Dem Minister fiel es offenbar schwer, sich aus dieser spektakulären Rolle zu lösen. Er werde, meinte er wiederholt in öffentlichen Erklärungen, im Notfall den Einsatzbefehl gleichwohl erteilen und dann, natürlich, zurücktreten. Er sei der Meinung, das sei ein Verteidigungsfall. Er übersieht, dass die Befehlsgewalt im Verteidigungsfall auf den Bundeskanzler übergeht. Er übersieht auch, dass wir nicht mehr im 19. Jahrhundert leben, in dem die Regierungen nach eigenem Ermessen den Belagerungszustand, also das Kriegsrecht ausrufen konnten, und dass sich aus dein Urteil des Bundesverfassungsgerichts eben ergibt, dass die Entführung eines Flugzeugs durch Terroristen, sonstige Straftäter oder Geistesgestörte kein Krieg, sondern ein Verbrechen ist. Und er übersieht schließlich, dass sein Befehl rechtswidrig und ungültig wäre, weil er die Begehung eines Verbrechens anordnet. Solange die Bundesrepublik ein Rechtsstaat ist, müsste er nicht nur zurücktreten, sondern gemeinsam mit den Piloten, die einen solchen Befehl ausführen, wegen Totschlags vor Gericht gestellt werden. Es wäre angebracht, dass der Inspekteur der Luftwaffe, der schon erwähnte Herr Stieglitz, die Offiziere der beiden für diese Einsätze vorgesehenen Jagdgeschwader über diese Rechtslage aufklären würde.

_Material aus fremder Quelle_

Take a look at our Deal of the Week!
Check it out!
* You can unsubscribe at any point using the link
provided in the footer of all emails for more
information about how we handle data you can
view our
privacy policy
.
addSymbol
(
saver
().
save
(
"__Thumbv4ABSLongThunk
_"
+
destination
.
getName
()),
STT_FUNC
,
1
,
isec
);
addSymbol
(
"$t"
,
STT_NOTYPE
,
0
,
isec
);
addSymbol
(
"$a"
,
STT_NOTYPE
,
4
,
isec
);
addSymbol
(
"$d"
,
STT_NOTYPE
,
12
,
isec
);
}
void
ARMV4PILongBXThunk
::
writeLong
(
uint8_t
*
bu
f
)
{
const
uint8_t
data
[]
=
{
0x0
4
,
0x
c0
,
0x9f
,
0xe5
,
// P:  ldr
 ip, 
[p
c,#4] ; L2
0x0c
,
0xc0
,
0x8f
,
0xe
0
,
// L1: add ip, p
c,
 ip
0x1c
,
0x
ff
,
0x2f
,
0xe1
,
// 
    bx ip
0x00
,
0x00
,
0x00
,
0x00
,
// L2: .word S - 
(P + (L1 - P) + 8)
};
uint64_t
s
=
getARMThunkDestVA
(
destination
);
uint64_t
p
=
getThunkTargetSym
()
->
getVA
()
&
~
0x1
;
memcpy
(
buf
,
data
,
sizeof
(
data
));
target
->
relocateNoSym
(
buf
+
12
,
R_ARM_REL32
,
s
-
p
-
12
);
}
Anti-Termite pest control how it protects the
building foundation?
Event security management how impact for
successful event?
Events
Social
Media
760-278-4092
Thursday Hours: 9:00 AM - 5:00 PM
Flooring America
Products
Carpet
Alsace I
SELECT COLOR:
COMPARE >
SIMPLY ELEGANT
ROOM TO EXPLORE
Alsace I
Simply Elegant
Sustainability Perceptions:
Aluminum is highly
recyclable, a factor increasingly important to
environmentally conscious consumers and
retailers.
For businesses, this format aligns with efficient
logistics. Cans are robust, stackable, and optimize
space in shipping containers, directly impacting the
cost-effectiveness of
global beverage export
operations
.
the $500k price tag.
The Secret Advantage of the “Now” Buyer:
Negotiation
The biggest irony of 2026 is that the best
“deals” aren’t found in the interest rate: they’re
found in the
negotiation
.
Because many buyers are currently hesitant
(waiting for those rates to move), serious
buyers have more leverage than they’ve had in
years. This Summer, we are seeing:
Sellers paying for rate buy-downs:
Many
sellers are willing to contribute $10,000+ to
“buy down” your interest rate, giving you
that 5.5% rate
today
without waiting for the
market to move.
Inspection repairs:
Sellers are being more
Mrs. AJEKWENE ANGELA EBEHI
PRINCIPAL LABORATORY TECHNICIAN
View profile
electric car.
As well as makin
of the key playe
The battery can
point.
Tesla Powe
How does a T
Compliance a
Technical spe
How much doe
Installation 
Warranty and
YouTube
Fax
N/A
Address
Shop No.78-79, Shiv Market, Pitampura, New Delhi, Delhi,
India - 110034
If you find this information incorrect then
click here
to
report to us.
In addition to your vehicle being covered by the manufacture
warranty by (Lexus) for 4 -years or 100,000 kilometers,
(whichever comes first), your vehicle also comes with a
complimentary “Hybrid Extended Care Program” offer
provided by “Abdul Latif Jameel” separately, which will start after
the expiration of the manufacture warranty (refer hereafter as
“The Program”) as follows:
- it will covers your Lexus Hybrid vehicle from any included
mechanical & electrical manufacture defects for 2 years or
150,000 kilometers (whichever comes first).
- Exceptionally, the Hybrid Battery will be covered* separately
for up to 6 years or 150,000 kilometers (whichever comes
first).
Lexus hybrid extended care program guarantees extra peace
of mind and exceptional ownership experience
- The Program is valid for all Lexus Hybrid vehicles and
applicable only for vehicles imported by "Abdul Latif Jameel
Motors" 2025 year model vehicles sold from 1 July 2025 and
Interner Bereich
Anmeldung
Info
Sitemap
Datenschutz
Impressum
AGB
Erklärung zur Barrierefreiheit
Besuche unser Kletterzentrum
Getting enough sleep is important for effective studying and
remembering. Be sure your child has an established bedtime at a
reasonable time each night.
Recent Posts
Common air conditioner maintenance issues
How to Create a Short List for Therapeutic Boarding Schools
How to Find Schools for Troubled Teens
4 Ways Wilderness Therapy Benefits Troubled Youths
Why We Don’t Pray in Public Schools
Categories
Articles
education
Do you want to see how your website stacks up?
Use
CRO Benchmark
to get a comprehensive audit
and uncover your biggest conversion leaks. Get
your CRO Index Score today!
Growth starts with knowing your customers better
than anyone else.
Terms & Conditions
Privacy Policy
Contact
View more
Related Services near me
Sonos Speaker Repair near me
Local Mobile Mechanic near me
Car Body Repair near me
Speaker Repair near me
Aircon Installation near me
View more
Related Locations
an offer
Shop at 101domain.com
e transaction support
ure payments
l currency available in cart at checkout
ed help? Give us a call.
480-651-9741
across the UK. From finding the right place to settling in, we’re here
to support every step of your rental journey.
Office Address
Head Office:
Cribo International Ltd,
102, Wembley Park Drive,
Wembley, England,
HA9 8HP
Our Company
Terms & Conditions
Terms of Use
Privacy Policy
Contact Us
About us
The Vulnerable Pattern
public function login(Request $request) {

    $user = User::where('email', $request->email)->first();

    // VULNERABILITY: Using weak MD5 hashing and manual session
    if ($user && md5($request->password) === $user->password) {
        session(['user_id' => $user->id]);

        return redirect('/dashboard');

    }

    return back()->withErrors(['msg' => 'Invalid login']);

Wehrpflich­tige als Hilfs­po­li­zis­ten?

Die Bundesregierung spielt mit dem Gedanken, ein Gesetz einzubringen, in dem die Bundeswehr zu Einsätzen mit militärischen Mitteln im Inland ermächtigt werden soll. Fast hatte sie es schon erreicht, diesen Gedanken mit der »Solidaritätsklausel« des Artikel 1-43 des Europäischen Verfassungsvertrages in unser Rechtssystem einzuschmuggeln, der in der Debatte des Bundestages mit keinem einzigen Wort erwähnt worden ist. Wollen wir wirklich Wehrpflichtige als ungelernte Hilfspolizisten mit Kriegswaffen im Inland einsetzen, damit sie wenigstens die Länderhaushalte bei den Polizeikosten entlasten? Wer das will, der könnte genauso gut oder schlecht die Bundespolizei wieder mit den alten Uniformen und den einstigen militärischen Rängen des Bundesgrenzschutzes ausstatten und ihr die schweren Waffen geben, die die Polizei in der Nachkriegszeit allmählich und manchmal zögernd abgelegt hat, Panzerfahrzeuge, Handgranaten, schwere Maschinengewehre. So drängt sich ein anderer Gedanke auf, dass nämlich der »Einsatz der Bundeswehr mit militärischen Mitteln« im Inland in Wirklichkeit bedeuten soll, dass die Bundesregierung unter dem Stichwort »Bekämpfung des Terrorismus« nicht nur Kriegswaffen, sondern stillschweigend und unter Bruch ihrer verfassungsrechtlichen Pflichten Kriegsrecht einführen, also das erlauben will, was man dann schönfärberisch »Kollateralschäden« nennt: die heim Einsatz militärischer Kriegswaffen unvermeidbare und darum hingenommene vorsätzliche Tötung Unschuldiger?

Die Militarisierung der Innenpolitik wird kein Problem lösen. Aber die Fortsetzung der Demontage unserer Verfassung beginnt, unsere Rechtsordnung und damit unseren Staat zu zerstören. In bester Absicht, versteht sich.